Maryland’s Version of the Prudent Investor Rule
A prospective client walks into an attorney’s office with a newly acquired sense of authority. She has accepted her appointment as a Trustee and is looking for guidance. She advises the attorney that she has spoken with a Financial Advisor who asked what standard of investing applies to the trust. Without sufficient information, she was directed to the attorney’s office for direction. This poses a real dilemma for the attorney who, upon reflection, realizes she may be asking either (or both) of two questions, one relating to the application of principles that deal with risk, returns and diversification; and one relating to specific investment decisions. As a general rule, the attorney can handle the former, but not the latter.
Rule 1.1 of the Maryland Rules of Professional Conduct requires that a lawyer provide competent representation to a client. Since attorneys are not trained or otherwise qualified to provide investing advice – at least insofar as specific investments are concerned – attorneys have traditionally avoided giving financial advice. Providing financial advice would likely be misleading to a client of ordinary sensitivities concerning the scope of the attorney’s competency.

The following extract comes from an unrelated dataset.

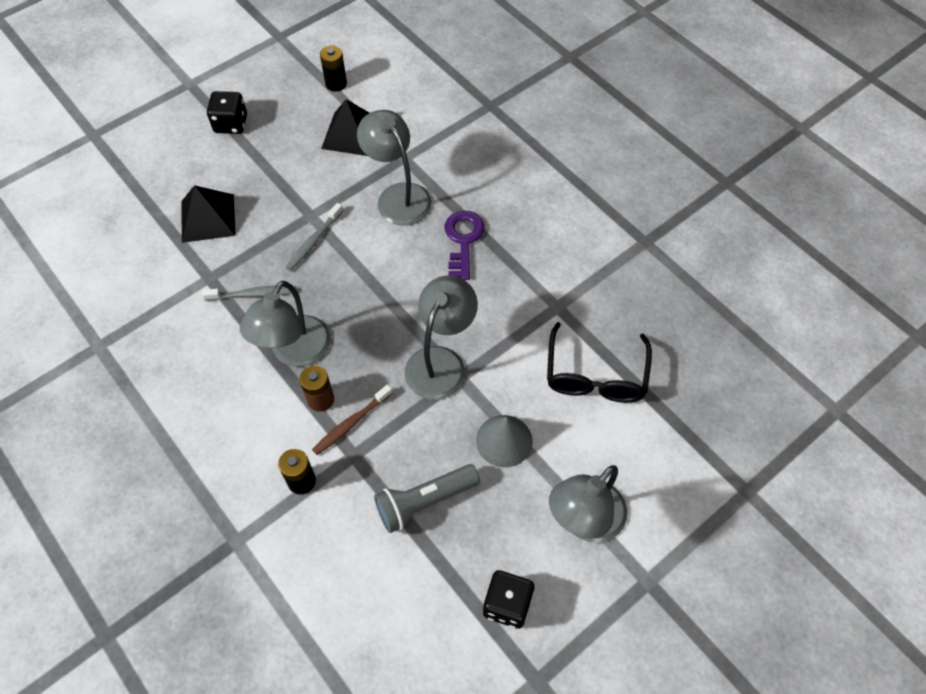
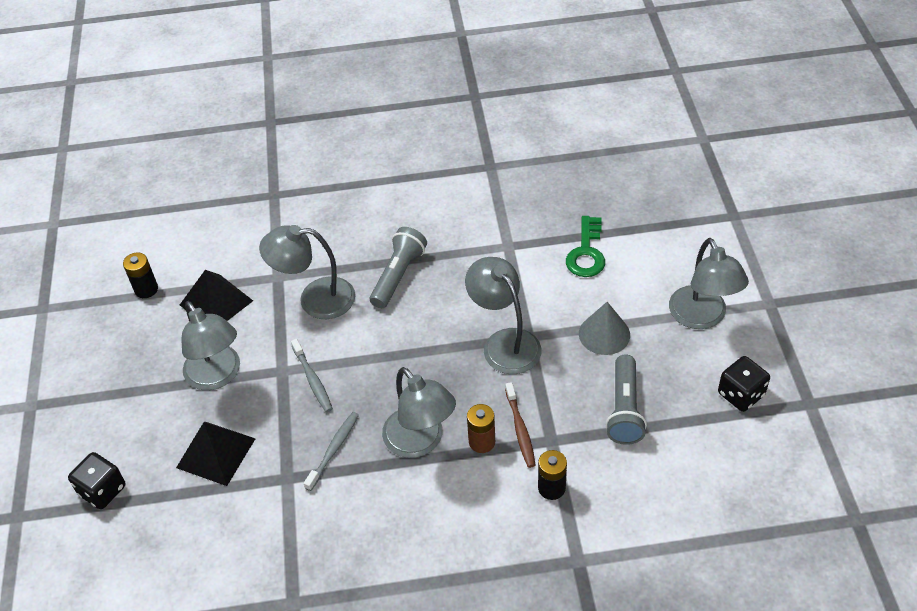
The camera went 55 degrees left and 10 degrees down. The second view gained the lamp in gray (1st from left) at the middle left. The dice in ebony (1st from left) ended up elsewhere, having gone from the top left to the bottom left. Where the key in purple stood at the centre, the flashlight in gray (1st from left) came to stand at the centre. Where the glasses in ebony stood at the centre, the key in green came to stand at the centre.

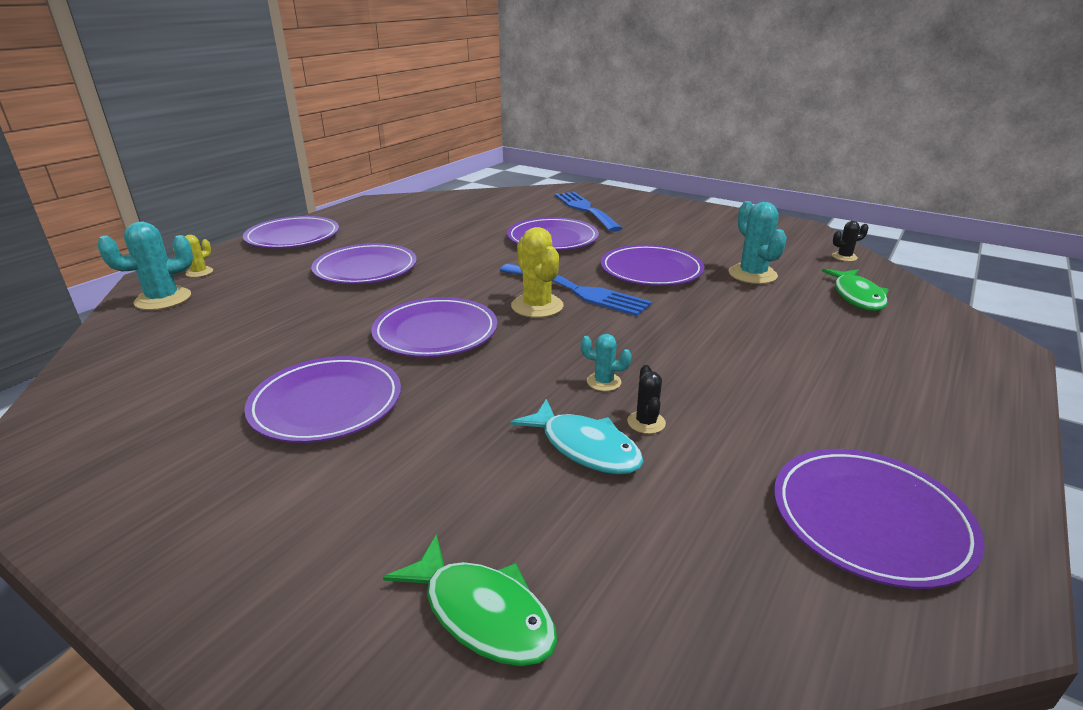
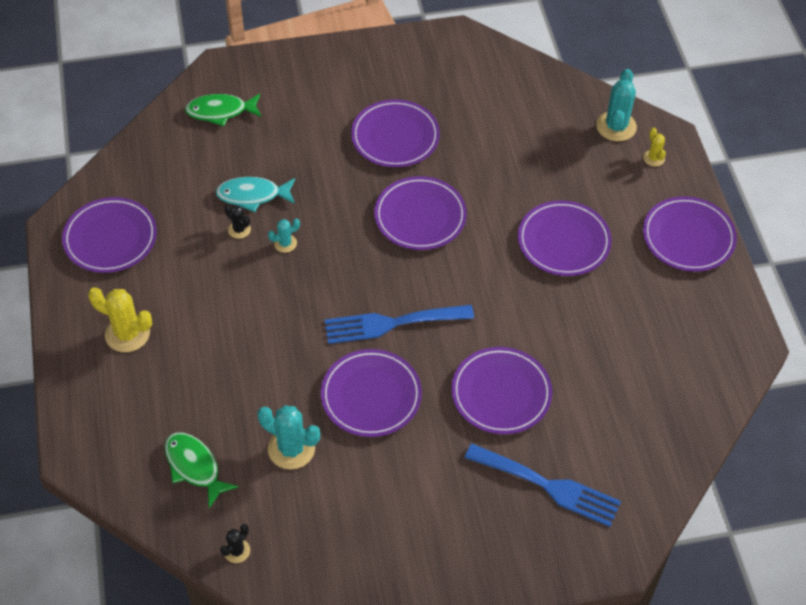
The camera went 135 degrees right and 25 degrees up. The prickly plant in yellow (2nd from left in the first image) ended up elsewhere, having gone from the centre to the middle left.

While the attorney in the earlier scenario should not give investment advice, the attorney must, as part of her representation, explain Maryland’s version of the prudent investor rule. The attorney must be competent to facilitate this discussion, and in fact, the failure to advise the prospective client of any standard for investing trust assets required or permitted upon election may be a costly mistake with serious consequences.
In 1994, Maryland’s version of the Prudent Investor Rule (the “Rule”) was codified. The predominant theory of investment underpinning the Rule was Modern Portfolio Theory (MPT). MPT has been said to free trustees from the confines of rigid and outdated investment practices, instead liberating advisors to use the full panoply of modern investment tools in selecting and managing investment portfolios. The Rule, however, only applies to a fiduciary who is a trust company, an investment advisor, or a person who makes a valid Maryland Code, Estates and Trusts § 15-114 (g) election to be governed by the § 15-114 standards for investing.